Bess Lomax Hawes, 1921-2009
Obituary by John Pietaro
Portland, Oregon: Bess Lomax Hawes, a member of the esteemed Lomax family of folklorists and part of the seminal urban folk music group ‘the Almanac Singers’ died on November 27. She was 88 years old.
Ms. Lomax Hawes, born in Texas, began her journey into folk song through her father John Lomax’s important work of collecting rural musics throughout the US. The Lomaxes relocated to Washington DC during Bess’ teen years and her father, and soon after her brother Alan, began to work for the Library of Congress, chronicling the music of the nation and offering the young Ms. Lomax a visceral education into the power of culture.
She’d begun playing the guitar at 15 as a means to get through the long hours as she and her parents traveled Europe. Adapting to a wide array of music in various languages, Bess was able to develop both her repertoire of “peoples’ songs” and her guitar technique simultaneously. Within two years, she’d become an in-demand guitar teacher and to meet the needs of the many students seeking tutelage, Lomax created a curriculum for seminar-style lessons to teach large groups. This type of music education would serve her well in later years, particularly after she’d moved to the west coast.
But by 1940, Ms Lomax became further entrenched in folk song when she was recruited by her father and brother to help catalog material for a book entitled Our Singing Country. At this time, Woody Guthrie was brought to DC to record for the Library of Congress and Pete Seeger was now on staff for the season, cementing their relationship. Bess’ brother Alan Lomax was now seen as the major link among this new breed of radical folksingers which grew to include Guthrie, Leadbelly, Aunt Mollie Jackson and others. He and Leftist actor Will Geer organized a New York event to benefit migrant workers, “A Grapes of Wrath Evening” which featured the growing stable of this first generation of folk revivalists; Bess Lomax a stood among those performers.

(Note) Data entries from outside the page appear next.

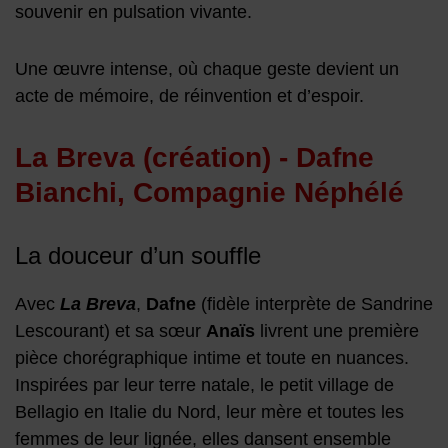
souvenir en pulsation vivante.
Une œuvre intense, où chaque geste devient un
acte de mémoire, de réinvention et d’espoir.
La Breva (création) - Dafne
Bianchi, Compagnie Néphélé
La douceur d’un souffle
Avec
La Breva
,
Dafne
(fidèle interprète de Sandrine
Lescourant) et sa sœur
Anaïs
livrent une première
pièce chorégraphique intime et toute en nuances.
Inspirées par leur terre natale, le petit village de
Bellagio en Italie du Nord, leur mère et toutes les
femmes de leur lignée, elles dansent ensemble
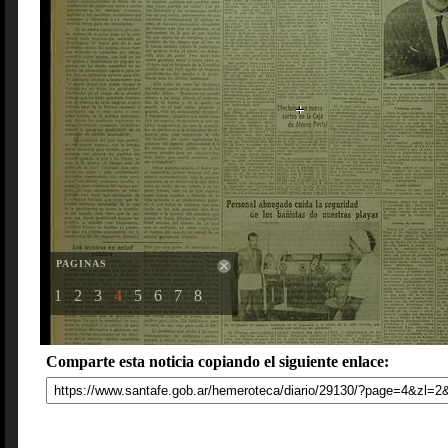
PAGINAS
1
2
3
4
5
6
7
8
Comparte esta noticia copiando el siguiente enlace:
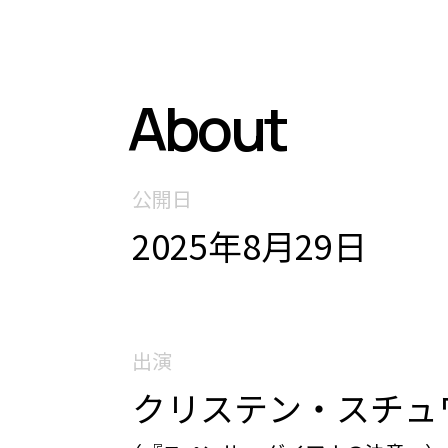
About
公開日
2025年8月29日
出演
クリステン・スチュ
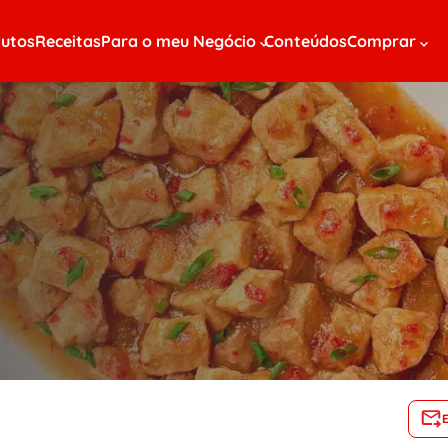
utos
Receitas
Para o meu Negócio
Conteúdos
Comprar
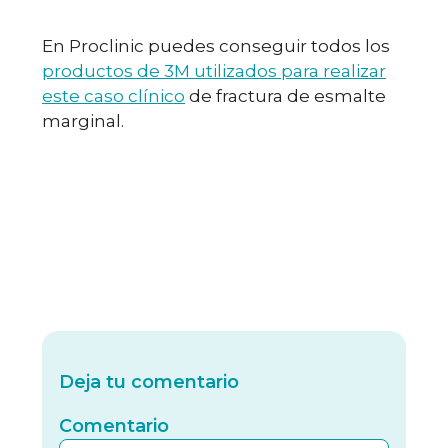
En Proclinic puedes conseguir todos los
productos de 3M utilizados para realizar
este caso clínico
de fractura de esmalte
marginal.
Deja tu comentario
Comentario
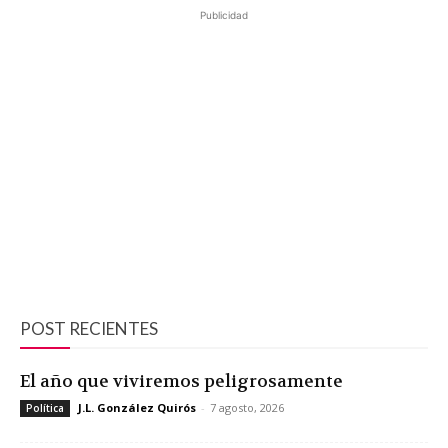
Publicidad
POST RECIENTES
El año que viviremos peligrosamente
J.L. González Quirós
-
7 agosto, 2026
Política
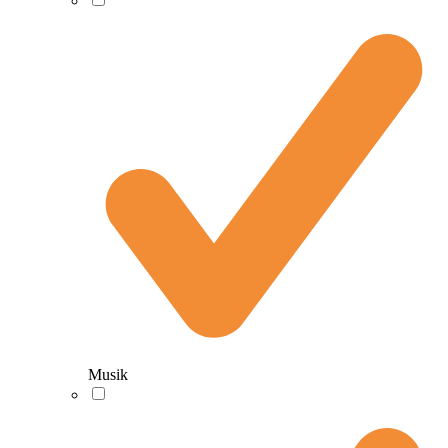
Musik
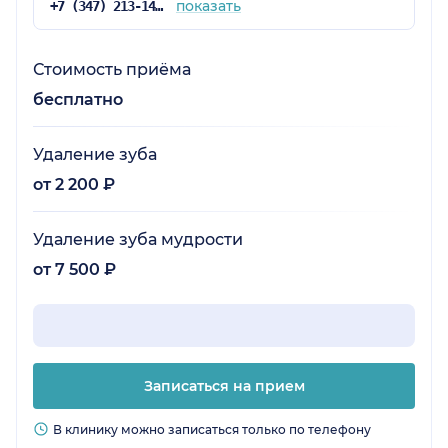
показать
+7 (347) 213-14-23
Стоимость приёма
бесплатно
Удаление зуба
от 2 200 ₽
Удаление зуба мудрости
от 7 500 ₽
Записаться на прием
В клинику можно записаться только по телефону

Soon after, Seeger, Lee Hays and playwright Millard Lampell formed the nexus of the Almanac Singers, the first urban folk ensemble. The group performed traditional music presented with new, revolutionary lyrics, and incorporated into their sets older songs of dissent and their own topical compositions, too. Based in a communal living space in Greenwich Village, the Almanac Singers performed throughout 1940 and ’41 for Communist Party functions, May Day parades and radical cabarets. To the Almanacs’ surprise, the group was courted by the William Morris Agency, Decca Records and even the Rainbow Room as they toured the sites of countless CIO organizing campaigns.
By 1941, the group had expanded to include Bess Lomax, who’d graduated from Bryn Mawr College and moved into the group’s townhouse, often supplying the only regular income to their communal fund. But Bess was also seen as an important musical force, offering strong guitar playing, harmony vocals and an innate understanding of the folk process. Another new member, the illustrator Butch Hawes, would become Bess’ husband soon after; their union would produce three children over the years. Photos in this period depict a youthful but intense coalition of performers brandishing guitars and banjos as weapons of this cultural front, with Lomax Hawes looking younger, perhaps more vital, than the rest. Bess, with the Almanacs, recorded several historically powerful albums for the independent Keynote label including 1941’s ‘Talking Union’ , which produced the legendary versions of “Union Maid” and “Which Side Are You On?”, and the post-Pearl Harbor ‘Dear Mr. President’ which featured the stirring anti-fascist theme “Round and Round Hitler’s Grave”. She was also present for the sessions which produced the ‘Citizen CIO’ wartime collection, select Guthrie recordings and an important set of Spanish Civil War songs, among others.
Regardless of their strong anti-fascist output, the Almanac Singers were cited in the fury of reactionary suspicion and were branded as “Moscow agents” due to their earlier anti-war music of the Hitler-Stalin Pact. All offers for national radio broadcasts and record contracts were now off the table. Blacklisted, their engagements became scarce and the group fell apart. Worse, Bess lost her government job and in the post-war years would experience harassment by the FBI and various Rightist organizations. By 1950, Bess and songwriter Jackie Steiner would compose “The MTA Song” for a Boston mayoral candidate running on the Progressive Party line and this reflected Lomax Hawes’ continued radical leanings. Ironically, it became a major hit for the Kingston Trio in ’59; this group served as the portal for many of the next generation to discover the kind of folk singing the Almanacs had brought to wider attention, though the latter ensemble rarely if ever featured the protest core which was a staple of the Almanac Singers.
Later, Bess would move to the west coast where she’d teach American folklore in colleges before serving, for many years, as director of the National Endowment for the Arts’ Folk Arts Program. In 1993, a year after here retirement, Lomax Hawes was granted the National Medal of Arts by President Clinton for her work on behalf of American culture. In her latter years, Lomax Hawes continued speaking about folklore, ethnomusicology and the power of folk music as a force for social change. She is survived by her three children and six grandchildren.